Study text |
☆ ☆ ☆

Regular Expression Anti-Patterns

Oracle Database 10g's new regular expression support is very powerful when it comes to detecting patterns in text. However, you face an interesting problem when it comes to finding text that comes close to matching a pattern while still violating that pattern in some way.

For example, you can use the following regular expression to search for 10-digit phone numbers in a free-form comment column:

[0-9]{3}([-. ])[0-9]{3}\1[0-9]{4}

This pattern will detect phone numbers in the following U.S.-centric patterns:

906-387-1698      906.387.1698      906 387 1698

Three possible separators are allowed between digit-groups: a hyphen (-), a period (.), and a space. Well-formed phone numbers use the same separator between both digit groups. I'm ignoring, for this article, the (906) 387-1698 format in which area-codes are in enclosed within parentheses. Consider now, the problem of identifying comments containing phone numbers such as 906-387.1698 and 906-387 1698, that are written with mismatched separators. How do you search for text that doesn't match a pattern?

☆ ☆ ☆

Instructions to follow | Continue the article on regular expression anti-patterns, starting after its closing question about searching for text that does not match a pattern.

Given information |
☆ ☆ ☆

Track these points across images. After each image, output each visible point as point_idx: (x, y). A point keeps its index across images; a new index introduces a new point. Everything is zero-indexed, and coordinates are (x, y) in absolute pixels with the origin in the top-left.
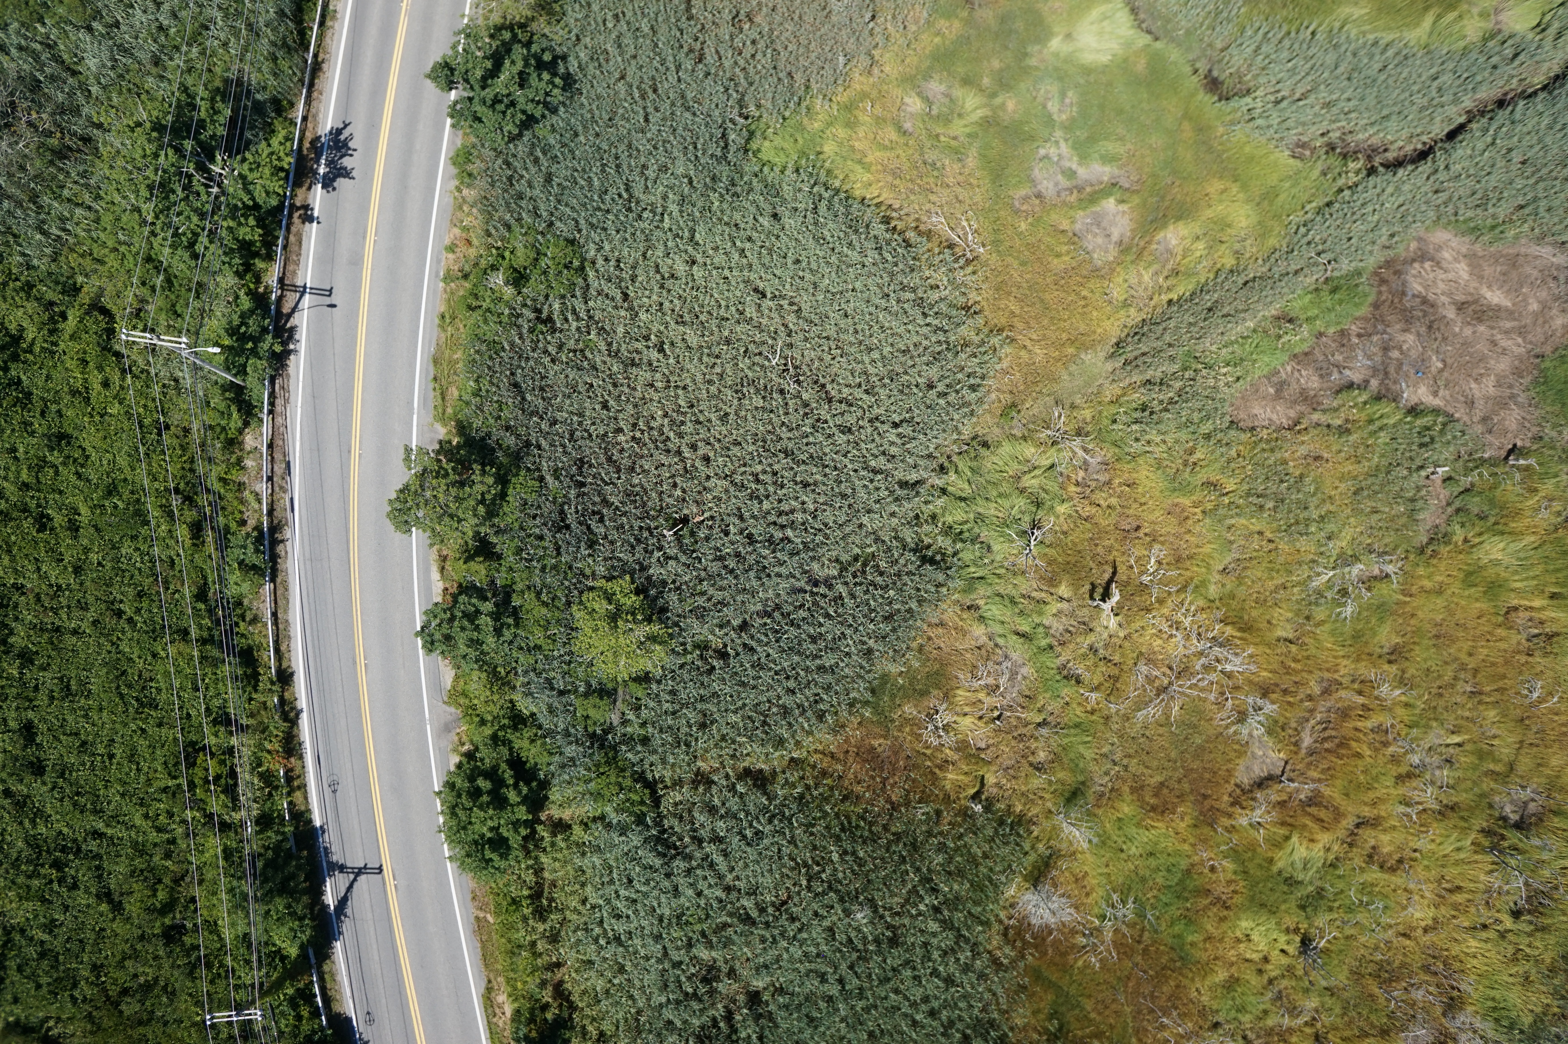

☆ ☆ ☆

Exercise response |
Note: A script to create the example table and data is available at the end of this article.

Attempt #1 - Negating a Backreference

In the regular expression given earlier, I use the backreference \1 to require that the second delimiter match the first. My first thought was that it'd be nice to have a way to negate a backreference, to specify in a given location that I want anything but what the backreference resolves to. There is no syntax to negate a backreference, but I did think to try enclosing the backreference within a negated bracket-expression:

SQL> SELECT emp_id, text
  2  FROM employee_comment
  3  WHERE REGEXP_LIKE(text, '[0-9]{3}([-. ])[0-9]{3}[^\1][0-9]{4}');

    EMP_ID TEXT
---------- ------------------------------------------------------------
      7369 126 Varnum, Edmore MI 48829, 989 313-5351
      7499 1105 McConnell Court
           Cedar Lake MI 48812
           Home: 989-387-4321
           Cell: (237) 438-3333
      7566 Phone number: 989.387.4444, Address: 23 Fleepy Lane, Edmore,
            MI, 48829
      7654 231-898-9823
           1873 Lilac
           Howard City MI 49329
      7844 989-387.5359
      9999 906-387-1698, 313-535.8886
      9998 313-906-235-4330535-8886

When used inside a bracket-expression, the notation \1 is not a backreference. All I did here was to search for phone numbers using other than a backslash or the digit "1" as the second separator, and even the valid phone numbers match that pattern.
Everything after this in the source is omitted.